View of Diamond Head from Tower Suite-Westin Moana Surfrider-Honolulu Hawaii


At hotels without club lounge facilities there’s not a huge benefit to top tier status when you aren’t upgraded

I can definitely understand how this would be frustrating to someone used to one of the other hotel loyalty programs, but I can't say I ever cared about not having this benefit. Usually when traveling I prefer to cherry pick my own breakfast place outside of the hotel, and only if I'm splurging on Club Level at the Ritz-Carlton will I be so keen to have breakfast at the hotel. Call me a foodie or food snob, but in almost all cases I make a much better breakfast than what the hotel is serving, so that particular benefit doesn't hold much appeal.

There are no such award chart ‘anomalies’ in Starwood. And so I’ll redeem at nice but not extravagant properties, cash and points whenever possible, and I’ll transfer out to miles. But I won’t splurge for a special stay experience. Which means I don’t want to be loyal, there’s no pot of gold at the end of the rainbow to chase.
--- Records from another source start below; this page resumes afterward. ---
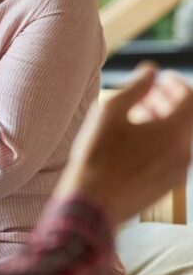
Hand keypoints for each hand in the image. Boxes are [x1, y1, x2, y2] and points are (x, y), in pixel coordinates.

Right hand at [55, 63, 192, 224]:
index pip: (190, 97)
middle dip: (169, 102)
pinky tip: (134, 143)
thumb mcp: (110, 112)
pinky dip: (161, 142)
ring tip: (136, 118)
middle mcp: (183, 151)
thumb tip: (151, 71)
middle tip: (146, 96)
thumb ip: (135, 87)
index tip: (158, 80)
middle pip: (187, 118)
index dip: (175, 84)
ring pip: (180, 138)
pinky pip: (172, 156)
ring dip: (164, 122)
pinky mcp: (167, 186)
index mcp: (174, 131)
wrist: (91, 204)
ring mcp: (178, 171)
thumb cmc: (97, 156)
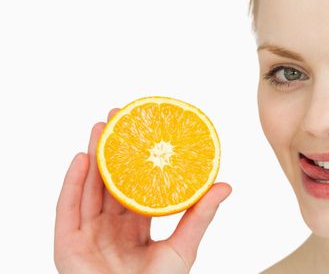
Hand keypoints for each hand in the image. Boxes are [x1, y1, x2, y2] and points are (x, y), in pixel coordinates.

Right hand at [54, 108, 231, 273]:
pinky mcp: (68, 247)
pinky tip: (81, 159)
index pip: (134, 187)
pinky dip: (71, 184)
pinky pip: (67, 210)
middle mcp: (110, 229)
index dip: (137, 160)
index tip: (143, 131)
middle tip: (118, 117)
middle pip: (109, 182)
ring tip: (100, 127)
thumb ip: (200, 216)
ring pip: (88, 189)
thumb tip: (225, 185)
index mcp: (135, 229)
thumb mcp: (183, 247)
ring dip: (92, 157)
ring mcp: (88, 236)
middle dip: (112, 149)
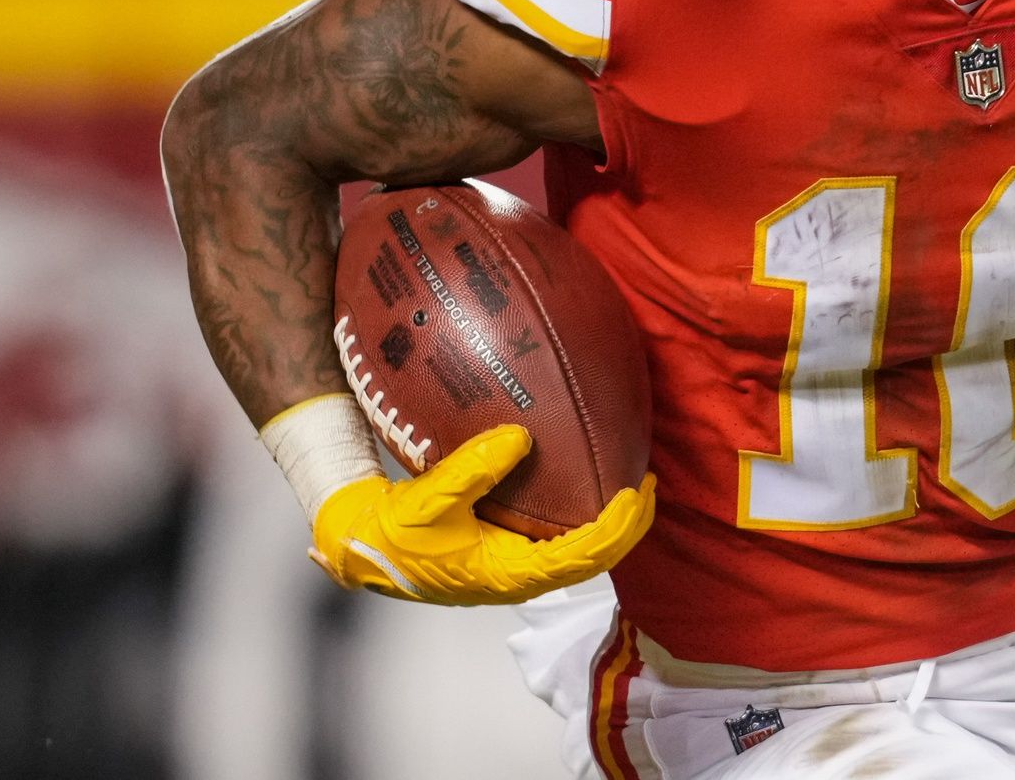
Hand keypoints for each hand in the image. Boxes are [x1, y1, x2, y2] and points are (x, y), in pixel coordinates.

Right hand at [310, 424, 655, 604]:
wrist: (364, 548)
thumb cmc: (395, 533)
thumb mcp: (430, 499)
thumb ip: (474, 469)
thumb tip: (520, 438)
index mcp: (508, 574)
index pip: (582, 558)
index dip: (617, 528)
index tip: (639, 493)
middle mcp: (520, 576)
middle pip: (593, 558)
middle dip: (627, 525)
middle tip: (650, 483)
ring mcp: (515, 565)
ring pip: (579, 551)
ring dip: (610, 523)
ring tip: (632, 484)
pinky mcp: (506, 551)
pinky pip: (558, 537)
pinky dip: (583, 515)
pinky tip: (586, 483)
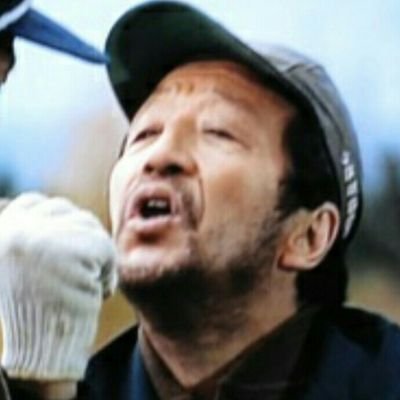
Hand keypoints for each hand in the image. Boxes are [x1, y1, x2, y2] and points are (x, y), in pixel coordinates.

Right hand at [0, 193, 116, 380]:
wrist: (43, 349)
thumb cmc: (35, 310)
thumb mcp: (20, 264)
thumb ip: (31, 234)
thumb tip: (50, 208)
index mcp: (2, 232)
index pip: (33, 203)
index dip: (55, 219)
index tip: (63, 245)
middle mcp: (18, 229)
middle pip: (67, 211)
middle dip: (79, 236)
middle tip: (75, 272)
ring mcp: (46, 237)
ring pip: (90, 227)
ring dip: (94, 254)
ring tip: (82, 284)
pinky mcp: (75, 249)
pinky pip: (106, 248)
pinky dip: (107, 271)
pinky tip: (96, 292)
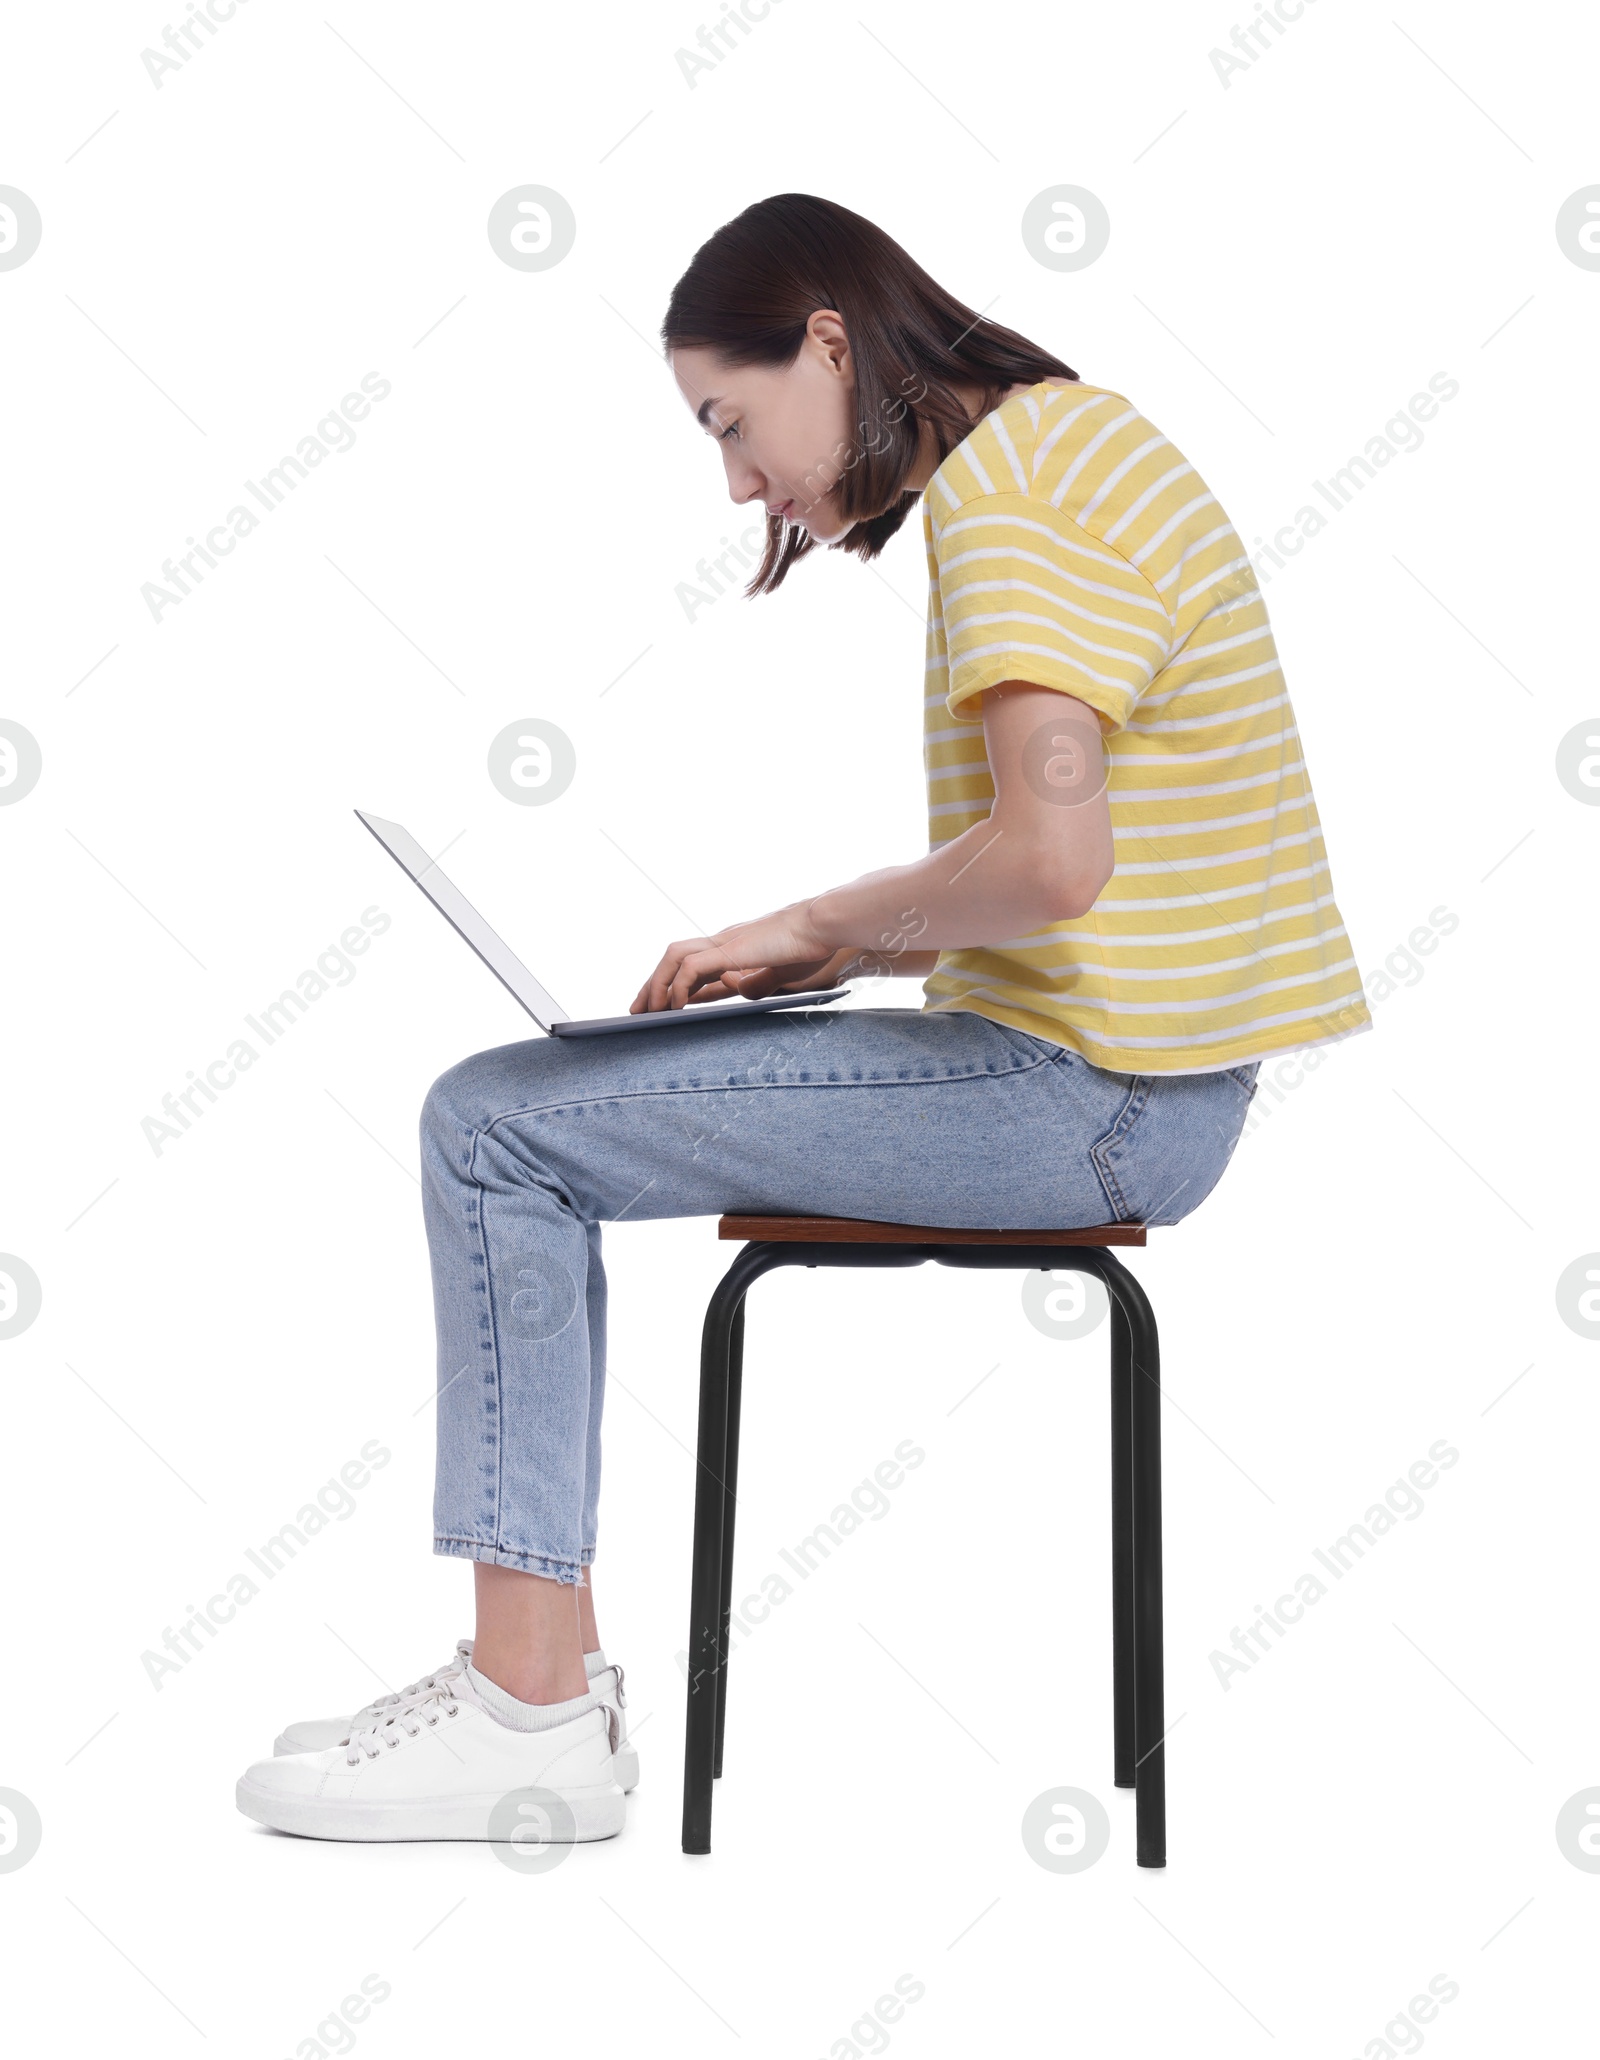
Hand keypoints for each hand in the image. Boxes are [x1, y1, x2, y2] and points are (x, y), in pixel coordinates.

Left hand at [631, 903, 839, 1012]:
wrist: (825, 925)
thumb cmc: (812, 947)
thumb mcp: (782, 975)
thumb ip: (759, 984)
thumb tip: (739, 991)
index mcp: (737, 949)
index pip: (697, 969)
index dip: (677, 988)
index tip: (663, 1008)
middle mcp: (725, 942)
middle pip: (676, 959)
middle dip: (654, 985)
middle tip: (638, 1010)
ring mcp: (725, 942)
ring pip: (674, 958)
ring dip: (657, 984)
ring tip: (648, 1011)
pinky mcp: (729, 949)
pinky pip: (690, 967)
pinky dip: (677, 986)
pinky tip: (674, 1006)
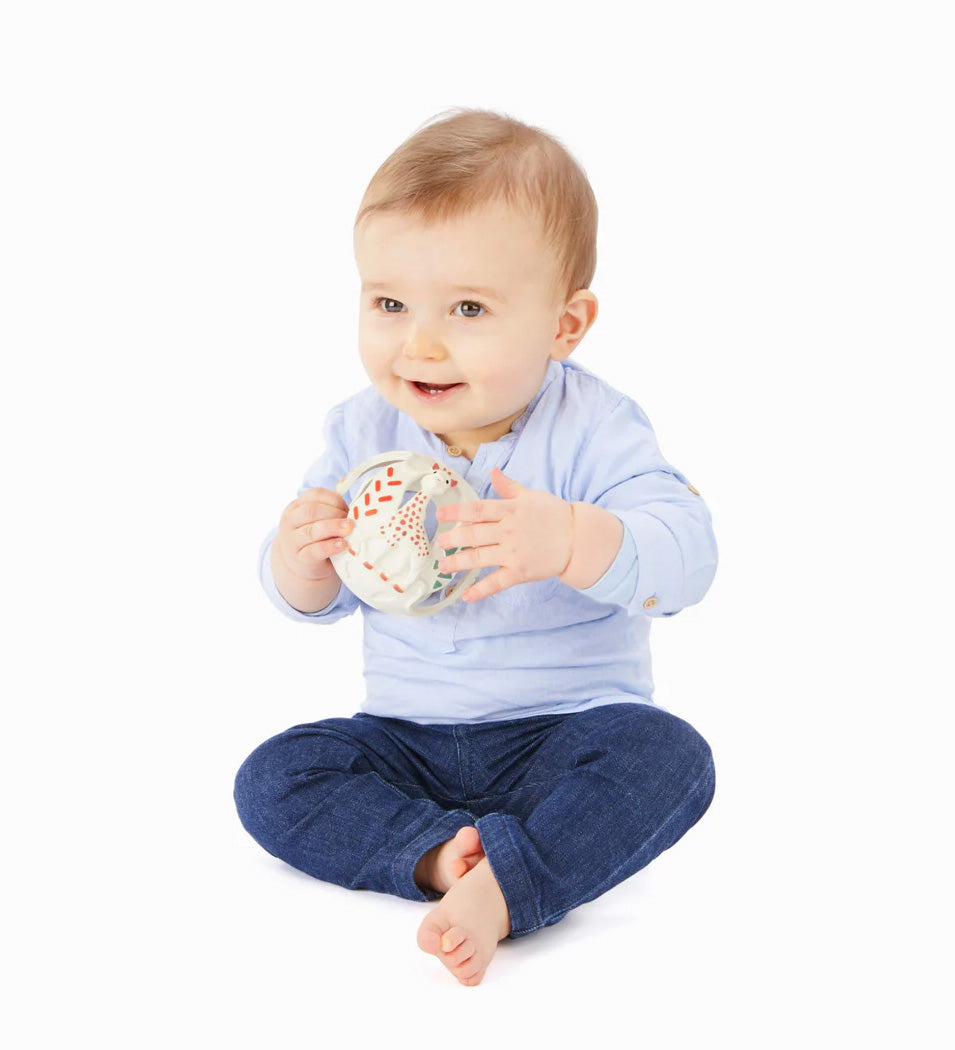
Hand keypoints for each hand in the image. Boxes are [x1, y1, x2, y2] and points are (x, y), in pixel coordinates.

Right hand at [274, 487, 353, 583]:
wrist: (302, 566)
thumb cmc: (316, 538)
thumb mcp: (319, 521)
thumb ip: (332, 512)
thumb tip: (357, 510)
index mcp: (296, 506)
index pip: (315, 495)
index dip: (335, 500)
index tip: (348, 509)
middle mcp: (290, 521)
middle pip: (311, 511)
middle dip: (334, 514)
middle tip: (351, 521)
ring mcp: (292, 541)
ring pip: (312, 531)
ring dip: (333, 528)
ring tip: (349, 530)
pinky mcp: (300, 559)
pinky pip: (315, 551)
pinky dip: (330, 547)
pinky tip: (342, 544)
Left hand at [435, 467, 572, 601]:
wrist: (578, 538)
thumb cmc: (555, 514)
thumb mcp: (531, 496)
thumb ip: (509, 487)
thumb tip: (493, 471)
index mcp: (510, 510)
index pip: (477, 510)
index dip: (456, 512)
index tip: (440, 516)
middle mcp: (508, 531)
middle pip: (473, 534)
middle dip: (452, 539)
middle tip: (438, 544)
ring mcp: (513, 553)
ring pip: (479, 558)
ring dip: (458, 562)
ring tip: (444, 566)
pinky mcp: (520, 572)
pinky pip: (496, 583)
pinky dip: (480, 590)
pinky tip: (466, 596)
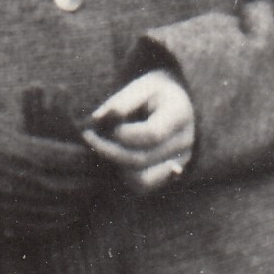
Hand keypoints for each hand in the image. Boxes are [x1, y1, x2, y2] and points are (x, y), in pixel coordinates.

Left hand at [82, 70, 196, 193]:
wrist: (174, 103)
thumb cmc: (152, 93)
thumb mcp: (140, 87)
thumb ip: (121, 102)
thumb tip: (98, 119)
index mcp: (180, 114)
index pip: (151, 134)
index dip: (122, 133)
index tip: (98, 124)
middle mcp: (185, 141)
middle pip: (142, 159)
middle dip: (109, 150)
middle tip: (88, 137)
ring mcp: (180, 161)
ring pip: (142, 180)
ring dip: (116, 166)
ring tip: (103, 147)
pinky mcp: (170, 174)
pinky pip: (144, 186)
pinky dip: (125, 176)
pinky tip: (114, 158)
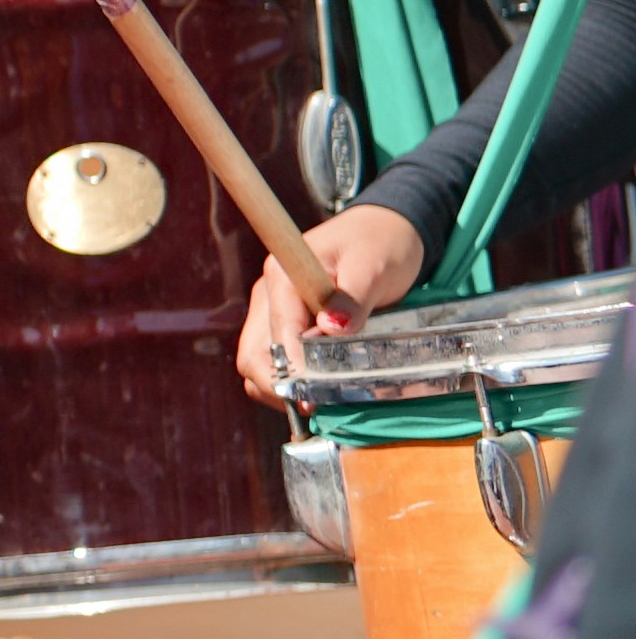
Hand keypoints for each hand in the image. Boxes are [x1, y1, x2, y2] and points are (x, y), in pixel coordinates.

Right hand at [248, 202, 431, 402]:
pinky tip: (311, 387)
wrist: (386, 229)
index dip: (291, 370)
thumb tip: (330, 329)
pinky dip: (285, 379)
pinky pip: (270, 358)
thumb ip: (353, 297)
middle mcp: (269, 294)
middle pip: (253, 354)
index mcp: (283, 276)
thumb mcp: (374, 265)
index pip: (277, 334)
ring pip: (255, 361)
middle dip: (277, 386)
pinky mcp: (283, 321)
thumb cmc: (381, 242)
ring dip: (278, 387)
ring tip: (312, 402)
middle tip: (313, 409)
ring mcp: (272, 309)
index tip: (312, 398)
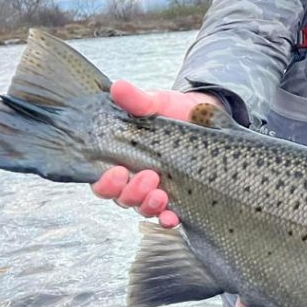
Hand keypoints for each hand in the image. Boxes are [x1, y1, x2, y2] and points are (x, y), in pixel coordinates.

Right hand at [91, 80, 219, 227]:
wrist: (205, 115)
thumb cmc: (173, 110)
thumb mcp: (156, 103)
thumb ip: (137, 100)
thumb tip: (119, 87)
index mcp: (121, 158)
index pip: (101, 180)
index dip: (104, 182)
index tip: (117, 171)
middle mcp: (134, 179)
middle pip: (120, 198)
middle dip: (130, 193)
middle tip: (148, 177)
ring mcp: (157, 189)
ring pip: (143, 208)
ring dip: (149, 206)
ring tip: (161, 195)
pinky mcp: (180, 196)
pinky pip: (168, 216)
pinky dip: (168, 220)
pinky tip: (172, 218)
I agree that cash and point redemptions are the best value and the high end properties too expensive to redeem for using just points, but I don't think that loyalty to SPG and transferring many of my points out to miles are mutually exclusive. If I continue to stay at SPG properties for most of my chain hotel stays, with some forays into Ritz-Carlton, Four Seasons and boutique properties but basically no stays at Hiltons, Hyatts, Marriotts or Intercontinental hotels, that seems pretty loyal to me. Especially given that I've raved about my stays at many of these SPG properties to my family and friends. 

Also, in terms of the properties, it's simply harder for me to get excited about staying in a Hilton, Hyatt or Marriott rather than a Le Meridien or the better Westins. As for Intercontinental, they have some nice properties, but there are too few of them, so often there isn't one in the cities I'm in. And then there's also the St. Regis and Starwood's Luxury Collection for splurges–so even if not redeeming points for them, there's the excitement of being able to be upgraded to a suite at these incredible properties.

So to sum up, just a different perception of Starwood Preferred Guest based on my own personal experience as a Platinum and Gold SPG Member. In addition to one's actual experience being upgraded, I think it comes down to what value you accord the various programs' benefits; I know I highly value unlimited upgrades, including to suites, and I don't value hotel breakfasts, or lounge access (unless it's the Ritz-Carlton) so that informs my views. What are your experiences with SPG?